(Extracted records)
□ □ □ □
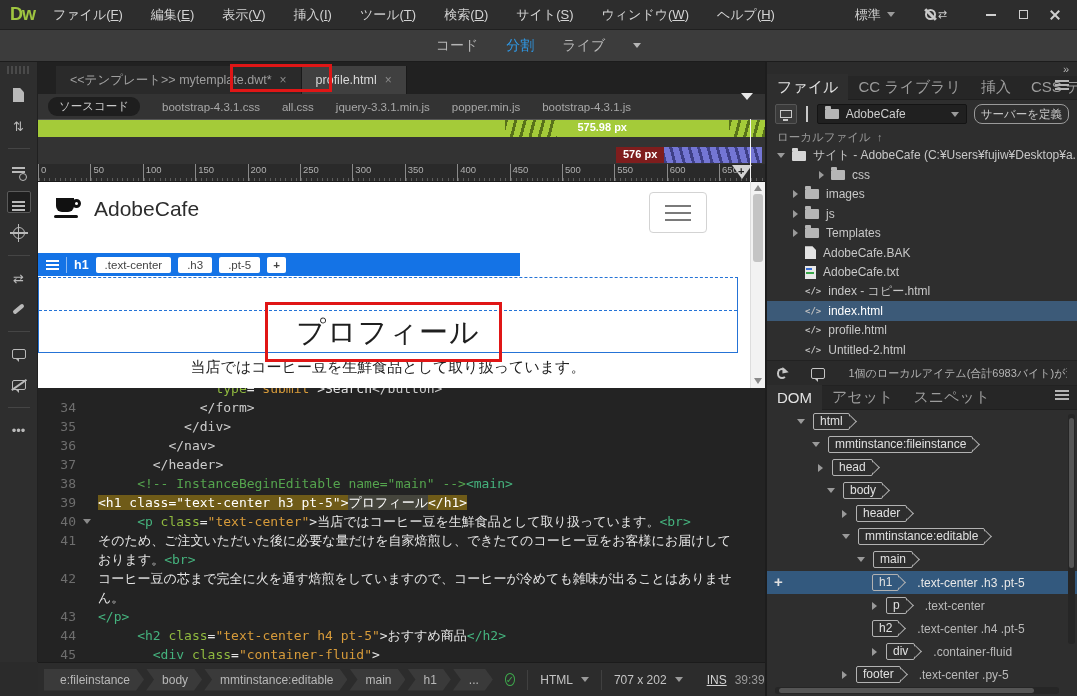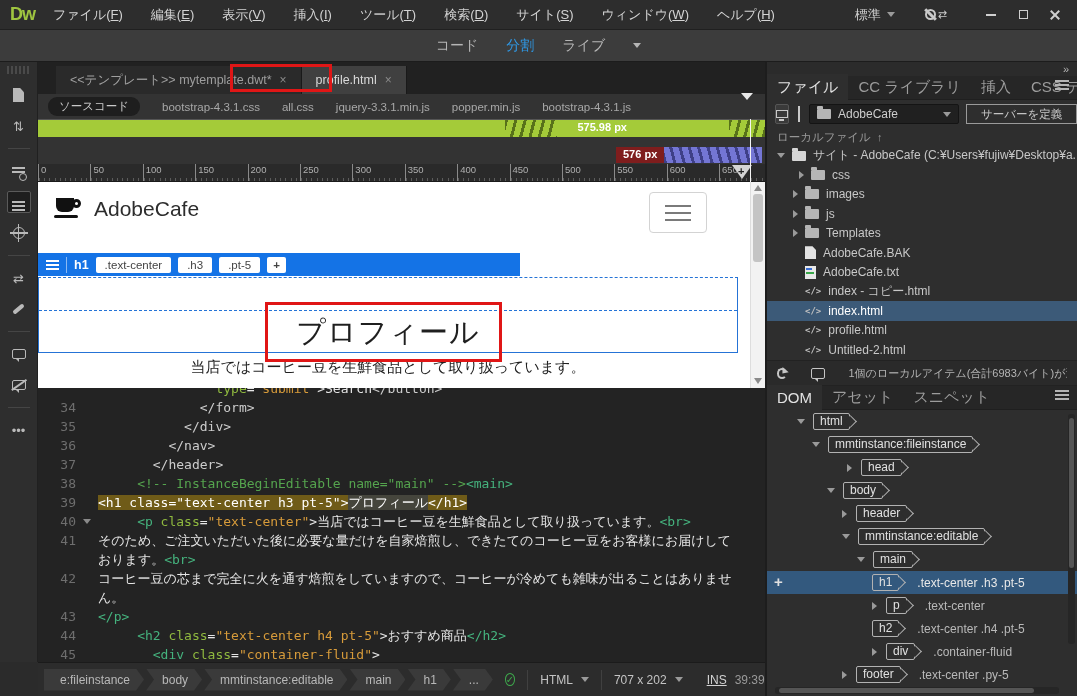--- a/index.html
+++ b/index.html
@@ -141,21 +141,21 @@
   .rp-tab{padding:4px 10px;white-space:nowrap}
   .rp-tab.active{background:#2e2e2e;color:#e2e2e2}
   .rp-burger{position:absolute;right:8px;top:8px;width:14px;height:2px;background:#b5b5b5;box-shadow:0 4px 0 #b5b5b5,0 -4px 0 #b5b5b5}
   .ftools{height:28px;display:flex;align-items:center;gap:7px;padding:0 8px}
   .fbtn{width:24px;height:20px;border:1px solid #565656;border-radius:2px;background:#3a3a3a;display:flex;align-items:center;justify-content:center}
   .imon{width:12px;height:8px;border:1.5px solid #c9c9c9;position:relative}
   .imon::after{content:'';position:absolute;left:2px;bottom:-4px;width:5px;height:2px;background:#c9c9c9}
   .igit{width:9px;height:9px;border:1.5px solid #c9c9c9;transform:rotate(45deg)}
   .fsel{flex:0 0 150px;height:20px;background:#202020;border:1px solid #141414;border-radius:2px;display:flex;align-items:center;gap:7px;padding:0 7px;color:#cdcdcd}
   .fsel .caret{margin-left:auto}
-  .srvbtn{height:20px;border:1px solid #9a9a9a;border-radius:0;padding:2px 14px;color:#c8c8c8;font-size:11.5px;white-space:nowrap}
+  .srvbtn{height:20px;border:1px solid #9a9a9a;border-radius:8px;padding:2px 6px;color:#c8c8c8;font-size:11.5px;white-space:nowrap}
   .lfl{height:18px;display:flex;align-items:center;gap:6px;padding:0 10px;color:#9a9a9a;font-size:11.5px}
   .uparr{color:#9a9a9a;font-size:11px}
   .ftree{height:214px;overflow:hidden;font-size:12px;color:#c8c8c8}
   .frow{height:19.4px;display:flex;align-items:center;gap:7px;white-space:nowrap;overflow:hidden}
   .frow.sel{background:#3c5a78;color:#fff}
   .tri-r{width:0;height:0;border-top:4px solid transparent;border-bottom:4px solid transparent;border-left:5px solid #9a9a9a;flex:0 0 auto}
   .tri-d{width:0;height:0;border-left:4px solid transparent;border-right:4px solid transparent;border-top:5px solid #9a9a9a;flex:0 0 auto}
   .tri-sp{width:5px;flex:0 0 5px}
   .ic-folder{width:14px;height:10px;background:#b5b5b5;border-radius:1px;position:relative;flex:0 0 14px}
   .ic-folder::before{content:'';position:absolute;top:-3px;left:0;width:6px;height:3px;background:#b5b5b5;border-radius:1px 1px 0 0}
@@ -480,21 +480,21 @@
       <span>ローカルファイル</span>
       <span class="uparr">↑</span>
     </div>
 
     <div class="ftree" id="file-tree">
         <div class="frow" style="padding-left: 10px;">
           <span class="tri-d"></span>
           <span class="ic-folder open"></span>
           <span>サイト - AdobeCafe (C:¥Users¥fujiw¥Desktop¥a...</span>
         </div>
-        <div class="frow" style="padding-left: 32px;">
+        <div class="frow" style="padding-left: 42px; margin-left: 10px;">
           <span class="tri-r"></span>
           <span class="ic-folder"></span>
           <span>css</span>
         </div>
         <div class="frow" style="padding-left: 26px;">
           <span class="tri-r"></span>
           <span class="ic-folder"></span>
           <span>images</span>
         </div>
         <div class="frow" style="padding-left: 26px;">
@@ -554,21 +554,21 @@
 
     <div class="domtree" id="dom-tree">
       <div class="drow" style="padding-left: 30px;">
           <span class="tri-d" style="margin-right: 8px;"></span>
           <span class="dompill">html</span>
         </div>
         <div class="drow" style="padding-left: 45px;">
           <span class="tri-d" style="margin-right: 8px;"></span>
           <span class="dompill">mmtinstance:fileinstance</span>
         </div>
-        <div class="drow" style="padding-left: 80px;">
+        <div class="drow" style="padding-left: 51px;">
           <span class="tri-r" style="margin-right: 9px;"></span>
           <span class="dompill">head</span>
         </div>
         <div class="drow" style="padding-left: 60px;">
           <span class="tri-d" style="margin-right: 8px;"></span>
           <span class="dompill">body</span>
         </div>
         <div class="drow" style="padding-left: 75px;">
           <span class="tri-r" style="margin-right: 9px;"></span>
           <span class="dompill">header</span>

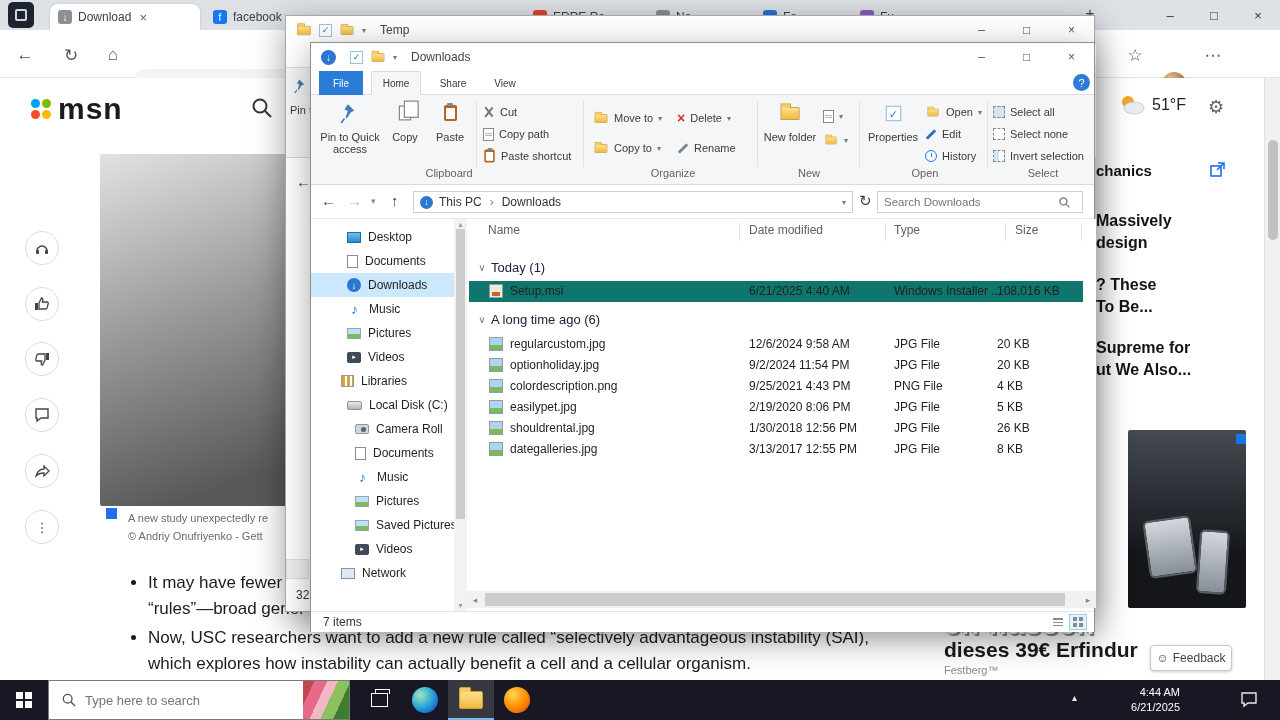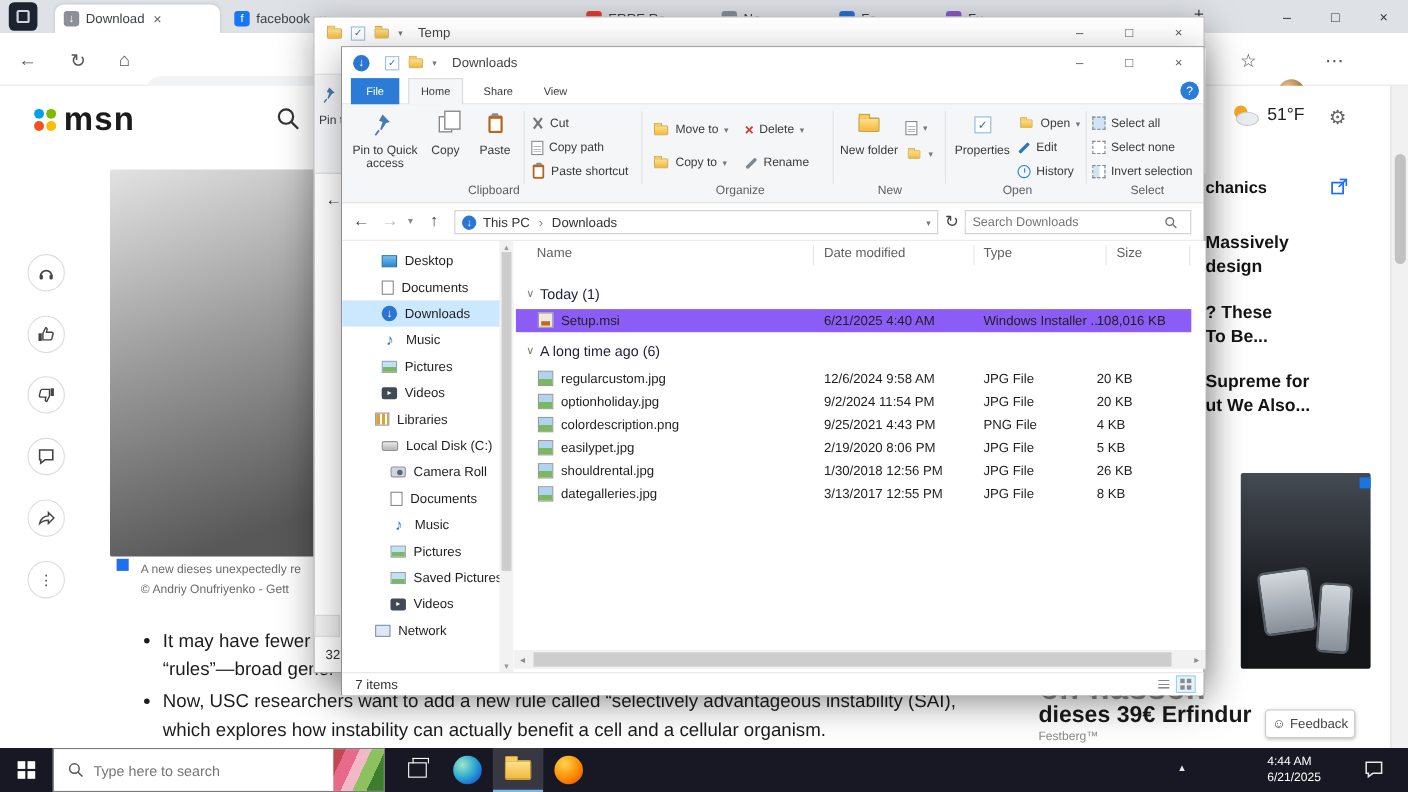--- a/index.html
+++ b/index.html
@@ -83,21 +83,21 @@
 #navsb{position:absolute;left:143px;top:0;width:13px;height:392px;background:#f2f2f2}
 #navsb .thumb{position:absolute;left:2px;top:10px;width:9px;height:290px;background:#cdcdcd}
 #navsb .sa{position:absolute;left:2px;width:9px;font-size:8px;color:#9a9a9a;text-align:center}
 
 #filelist{position:absolute;left:156px;top:176px;width:629px;height:372px;background:#fff}
 .colhead{position:absolute;top:4px;font-size:12px;color:#5f5f5f}
 .colsep{position:absolute;top:4px;height:18px;width:1px;background:#e5e5e5}
 .grouphead{position:absolute;left:0;height:20px;font-size:13px;color:#202040;display:flex;align-items:center}
 .gchev{width:18px;text-align:center;color:#7a7a7a;font-size:10px;margin-left:6px}
 .frow{position:absolute;left:2px;width:614px;height:21px;font-size:12px;color:#1f1f1f}
-.frow.sel{background:#8b5cf6}
+.frow.sel{background:#0f766e}
 .fname{position:absolute;left:41px;top:3px}
 .fdate{position:absolute;left:280px;top:3px}
 .ftype{position:absolute;left:425px;top:3px}
 .fsize{position:absolute;left:528px;top:3px;width:84px;text-align:left}
 .fic{position:absolute;left:20px;top:3px;width:14px;height:14px}
 .fic-img{background:linear-gradient(#aed4f2 0 55%,#7cb85c 55%);border:1px solid #9a9a9a}
 .fic-msi{background:#efe9df;border:1px solid #9a9a9a}
 .fic-msi::after{content:"";position:absolute;left:2px;top:7px;width:8px;height:4px;background:#c46a1f}
 
 #hscroll{position:absolute;left:156px;top:548px;width:629px;height:17px;background:#f1f1f1;display:flex;align-items:center}
@@ -149,21 +149,21 @@
 #tbsearch input{border:0;outline:none;font-size:13px;color:#5f5f5f;width:200px;font-family:"Liberation Sans",sans-serif}
 #flowers{position:absolute;right:0;top:0;width:46px;height:38px;background:linear-gradient(115deg,#c2484f 0 18%,#e86a8a 18% 38%,#f2b8c6 38% 55%,#8bc15e 55% 75%,#3e7d2f 75%)}
 .tbappbtn{position:absolute;top:0;width:46px;height:40px;display:flex;align-items:center;justify-content:center}
 .tbappbtn.active{background:rgba(255,255,255,.14);box-shadow:inset 0 -2px 0 #76b9ed}
 .tv{width:17px;height:14px;border:1.6px solid #fff;background:transparent;position:relative}
 .tv::after{content:"";position:absolute;left:3px;top:-5px;width:13px;height:4px;border:1.6px solid #fff;border-bottom:0}
 .edgeico{width:26px;height:26px;border-radius:50%;background:radial-gradient(circle at 32% 32%,#9ee6c3,#2aa7d4 48%,#1b5fd0 80%)}
 .ffico{width:26px;height:26px;border-radius:50%;background:radial-gradient(circle at 35% 28%,#ffd54d,#ff8a00 55%,#e3560e 88%)}
 .feico{width:24px;height:18px;background:linear-gradient(#ffe08a,#f2b93e);border:1px solid #caa23c;border-radius:2px;position:relative}
 .feico::before{content:"";position:absolute;left:-1px;top:-5px;width:10px;height:4px;background:#f6cd64;border:1px solid #caa23c;border-bottom:0;border-radius:2px 2px 0 0}
-#clock{position:absolute;left:1152px;top:5px;width:76px;text-align:left;color:#fff;font-size:11px;line-height:15px}
+#clock{position:absolute;left:1104px;top:5px;width:76px;text-align:right;color:#fff;font-size:11px;line-height:15px}
 #trayup{position:absolute;left:1072px;top:12px;color:#e8e8e8;font-size:10px}
 #notif{position:absolute;left:1240px;top:10px}
 
 #tempstrip-pin{position:absolute;left:4px;top:88px;width:21px;overflow:hidden;white-space:nowrap;font-size:11px;color:#3a3a3a}
 </style>
 </head>
 <body>
 
 <div id="browser">
   <div id="tabbar">
@@ -234,21 +234,21 @@
       <svg width="28" height="22" viewBox="0 0 28 22">
         <circle cx="10" cy="8" r="6" fill="#f5a623"></circle>
         <ellipse cx="16" cy="14" rx="10" ry="6" fill="#e8edf2" stroke="#c7ced6"></ellipse>
       </svg>
       <b>51°F</b>
     </div>
     <div id="gear">⚙</div>
 
     <div id="photo"></div>
     <div id="photoflag"></div>
-    <div class="caption" style="top:434px">A new dieses unexpectedly re</div>
+    <div class="caption" style="top:434px">A new study unexpectedly re</div>
     <div class="caption" style="top:452px">© Andriy Onufriyenko - Gett</div>
 
     <div class="actbtn" style="top:153px">
       <svg width="16" height="16" viewBox="0 0 16 16">
         <path d="M3 11a5 5 0 0 1 10 0" fill="none" stroke="#444" stroke-width="1.6"></path>
         <rect x="2" y="10" width="3" height="4" rx="1" fill="#444"></rect>
           <rect x="11" y="10" width="3" height="4" rx="1" fill="#444"></rect>
       </svg>
     </div>
     <div class="actbtn" style="top:209px">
□ □ □ □
▶ [WHAT YOU HAVE TO DO] Now copy each line of the entries that mentions "folder".

▶ [RESPONSE FOR THIS EXERCISE]
   .ic-folder{width:14px;height:10px;background:#b5b5b5;border-radius:1px;position:relative;flex:0 0 14px}
   .ic-folder::before{content:'';position:absolute;top:-3px;left:0;width:6px;height:3px;background:#b5b5b5;border-radius:1px 1px 0 0}
           <span class="ic-folder open"></span>
           <span class="ic-folder"></span>
           <span class="ic-folder"></span>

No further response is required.